## Required work:
Could you convert the lines below into a JSON list of strings, one string per line, dropping any blank lines and leaving out the pictures?

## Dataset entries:
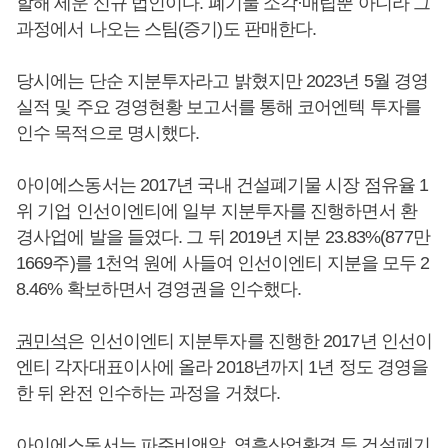
할해 세운 신규 법인이다. 폐기물 소각·매립뿐 아니라 그
과정에서 나오는 스팀(증기)도 판매한다.
당시에는 단순 지분투자라고 밝혔지만 2023년 5월 경영
실적 및 주요 경영현황 보고서를 통해 코어엔텍 투자를
인수 목적으로 명시했다.
아이에스동서는 2017년 국내 건설폐기물 시장 점유율 1
위 기업 인선이엔티에 일부 지분투자를 진행하면서 환
경사업에 발을 들였다. 그 뒤 2019년 지분 23.83%(877만
1669주)를 1천억 원에 사들여 인선이엔티 지분을 모두 2
8.46% 확보하면서 경영권을 인수했다.
권민석
은 인선이엔티 지분투자를 진행한 2017년 인선이
엔티 각자대표이사에 올라 2018년까지 1년 정도 경영을
한 뒤 완전 인수하는 과정을 거쳤다.
아이에스동서는 파주비앤알, 영흥산업환경 등 건설폐기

## Task solution:
[
  "할해 세운 신규 법인이다. 폐기물 소각·매립뿐 아니라 그",
  "과정에서 나오는 스팀(증기)도 판매한다.",
  "당시에는 단순 지분투자라고 밝혔지만 2023년 5월 경영",
  "실적 및 주요 경영현황 보고서를 통해 코어엔텍 투자를",
  "인수 목적으로 명시했다.",
  "아이에스동서는 2017년 국내 건설폐기물 시장 점유율 1",
  "위 기업 인선이엔티에 일부 지분투자를 진행하면서 환",
  "경사업에 발을 들였다. 그 뒤 2019년 지분 23.83%(877만",
  "1669주)를 1천억 원에 사들여 인선이엔티 지분을 모두 2",
  "8.46% 확보하면서 경영권을 인수했다.",
  "권민석",
  "은 인선이엔티 지분투자를 진행한 2017년 인선이",
  "엔티 각자대표이사에 올라 2018년까지 1년 정도 경영을",
  "한 뒤 완전 인수하는 과정을 거쳤다.",
  "아이에스동서는 파주비앤알, 영흥산업환경 등 건설폐기"
]